Gastric emptying rate influences the release of CCK, which is triggered by nutrients reaching the duodenum. In BN, fixed liquid meals empty more slowly,54,55 delaying the duodenal release of CCK,54,155 which may lead to less satiation.156 With acetaminophen employed as a tracer,157,158 gastric emptying of liquids in obese BED participants was not slower, and consistent with this, no significant reduction in CCK levels was observed, unlike that seen in BN.66
The capacity of the stomach can also influence satiation and affect the release of peptides. Distention of the stomach activates gastric stretch receptors and mechanoreceptors that transmit satiety signals.159 A stomach with a large capacity may require a larger than usual meal to generate satiety signals, and consistent with this, gastric capacity correlates highly with test-meal intake.55 Surgical reduction in gastric capacity to treat obesity reduces meal size, leads to marked weight loss,160 and usually eliminates binge eating in BED,161 confirming that a large stomach capacity helps maintain binge eating. Moreover, nonsurgical reduction of stomach capacity by external abdominal pressure162 or by filling an intragastric balloon also reduces meal intake, especially in the short term.163 A stomach with increased capacity may also empty fixed liquid meals more slowly, as has been found in BN.155,164 When gastric capacity was compared between normal-weight individuals with BN, obese individuals, and normal non–binge-eating lean participants, gastric capacity was largest in those with BN, intermediate in the obese participants, and smallest in the lean participants.164
When the obese participants were further subdivided into binge eaters and non–binge eaters, the obese binge eaters were similar in stomach capacity to BN patients, while the obese non–binge eaters were similar to the normal lean participants,132 even though few of the obese binge eaters met the full criteria for BED. In a more recent study of BED,132 gastric capacity and emptying as well as levels of glucose, insulin, leptin, CCK, and ghrelin were assessed while fasting and following a test meal. Although not as large as in BN,55 gastric capacity was greater in obese full-fledged BED than in subthreshold BED or non-BED groups.
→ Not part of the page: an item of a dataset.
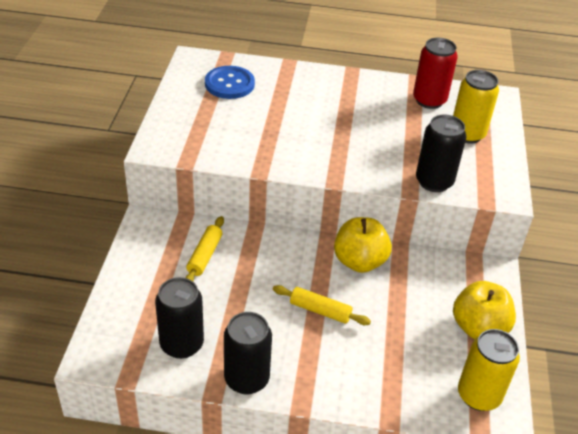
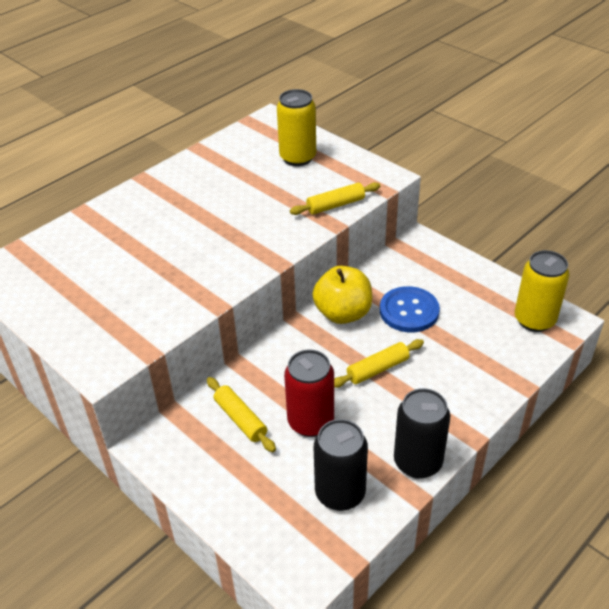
camera: 50 degrees left, 0 degrees up
blue button [205,66,255,99] -> blue button moved to [380,286,440,332]
red can [413,38,458,109] -> red can moved to [284,350,334,437]
black can [416,114,466,192] -> yellow rolling pin [290,182,380,215]
yellow apple [453,281,516,339] -> none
Gastric capacity was assessed by filling an intra-gastric balloon until maximal tolerance as well as by measuring changes in intra-gastric pressure to determine compliance. Test-meal size correlated with gastric capacity across all groups, and the gastric emptying rate did not differ. The only fasting peptide concentration to differ significantly between groups was ghrelin, which during fasting was lowest in BED, intermediate in subthreshold BED, and highest in the non-BED group. Ghrelin decreased after a fixed meal as expected but decreased the least in BED from a lower baseline. Ghrelin at 30 minutes correlated inversely with gastric capacity: r = −0.36, P < .05, implying that the large gastric capacity may be responsible for the lower ghrelin level. The lower fasting ghrelin level suggests that binge eating results in downregulation of ghrelin, consistent with lower levels in obese as compared with lean participants.116 If the extent of the fall in ghrelin after a meal is itself a signal for satiety, the smaller relative decrease in ghrelin postprandially may actually contribute to the binge eating in BED. Overall, these results demonstrate a greater gastric capacity and abnormal ghrelin pattern in BED.
Conclusion
In sum, the major peripheral peptides influencing appetite under normal conditions can be divided into those that help initiate food intake (ghrelin) and decline following meals and those that help terminate food intake and rise following meals (CCK, leptin, amylin, GLP-1, and PYY(3-36)). Except for CCK,89,165 these appetite-regulating gut peptides can cross the blood-brain barrier, suggesting a central action.68,166–168 Many of the gut peptide studies comparing lean versus obese groups did not examine or control for binge eating, which may account for some of the differences between these groups, given that BED is much more common in obese than lean populations.15 Binge eating has been related to a dysfunction in the ghrelin signaling system and to enlarged gastric capacity, which may contribute to the lower ghrelin. Further identifying the dysfunctional gastric and peptide signaling mechanisms in BED may lead to new therapeutic approaches.